Livre/Ce monde est tellement beau, Sébastien Lapaque

Si certains livres se lisent d’une traite, sans respiration, dans l’urgence, il en est d’autres qui se laissent savourer au fil des jours. C’est le cas de l’inclassable roman de Sébastien Lapaque, Ce monde est tellement beau

De l’immonde à la beauté du monde

« Ce monde n’est pas seulement beau dans les choses visibles. Il est beau dans celles qui sont invisibles. Après bien des rebuffades, de longues années de sotte indifférence et d’ignorance fort peu docte, j’ai appris à l’aimer au-delà de l’image. J’ai découvert sa beauté dans l’enfance, dans la vieillesse, dans la musique, dans l’humilité, dans le secret, dans la présence et dans l’attente. J’ai compris que ce monde était beau dans la douleur et dans le deuil, beau dans le passage du temps et dans les adieux sans espoir de retour. Tellement beau. »

Un dimanche matin, Lazare, quadragénaire, professeur de lycée, que Béatrice, sa compagne, a laissé seul le temps des vacances d’hiver, prend conscience de l’Immonde qui l’entoure, autour d’un « grand crème » et d’une « tartine beurrée » dans « la brasserie Le Bouquet d’Alesia » à Paris Dans le 14e arrondissement. L’Immonde est « ce hennissement diabolique dont on ne pouvait pas baisser le son », qui n’attache les hommes et les femmes de sa suite « par rien de grand. Il les tenait toujours par leur petit côté, le plus honteux, le plus lâche ». C’est la prise de conscience du monde sans visage qui l’entoure, technique, collectif, abstrait, et le début d’une quête rendue indispensable par la rupture sentimentale qu’il n’avait pas vue venir.

+++

> _EXERCICES_
1. Recopiez le passage du texte sur le roman de Sébastien Lapaque compris entre « Un dimanche matin, Lazare, quadragénaire, professeur » et « pas vue venir. », ces deux bornes incluses.
2. D'après le texte sur le roman de Sébastien Lapaque, quel métier exerce Lazare ?
Le matériel n'a aucun rôle à jouer ici.

> _DONNÉES FOURNIES_
+++

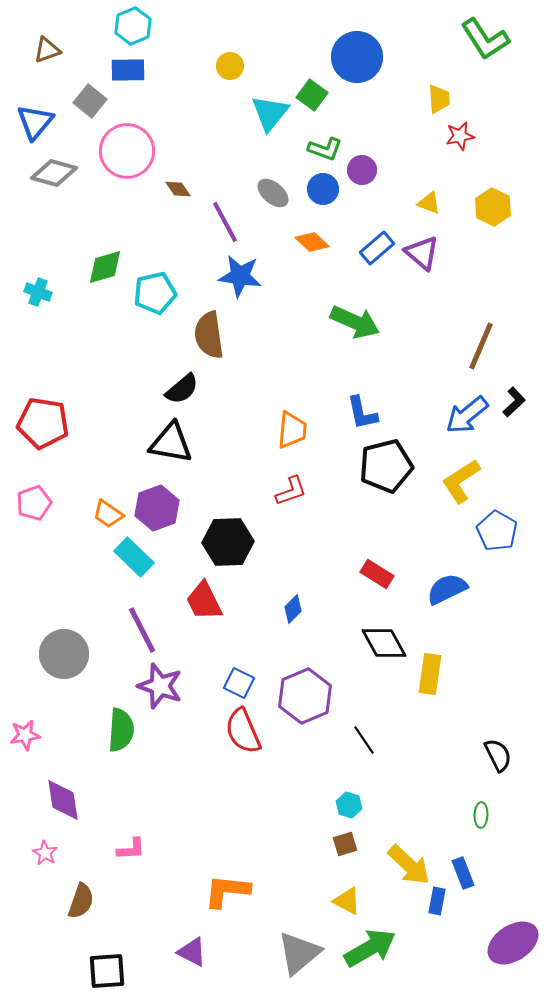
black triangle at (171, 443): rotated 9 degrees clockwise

+++

> _CORRIGÉS_
1.
Un dimanche matin, Lazare, quadragénaire, professeur de lycée, que Béatrice, sa compagne, a laissé seul le temps des vacances d’hiver, prend conscience de l’Immonde qui l’entoure, autour d’un « grand crème » et d’une « tartine beurrée » dans « la brasserie Le Bouquet d’Alesia » à Paris Dans le 14e arrondissement. L’Immonde est « ce hennissement diabolique dont on ne pouvait pas baisser le son », qui n’attache les hommes et les femmes de sa suite « par rien de grand. Il les tenait toujours par leur petit côté, le plus honteux, le plus lâche ». C’est la prise de conscience du monde sans visage qui l’entoure, technique, collectif, abstrait, et le début d’une quête rendue indispensable par la rupture sentimentale qu’il n’avait pas vue venir.

2. Il est professeur de lycée.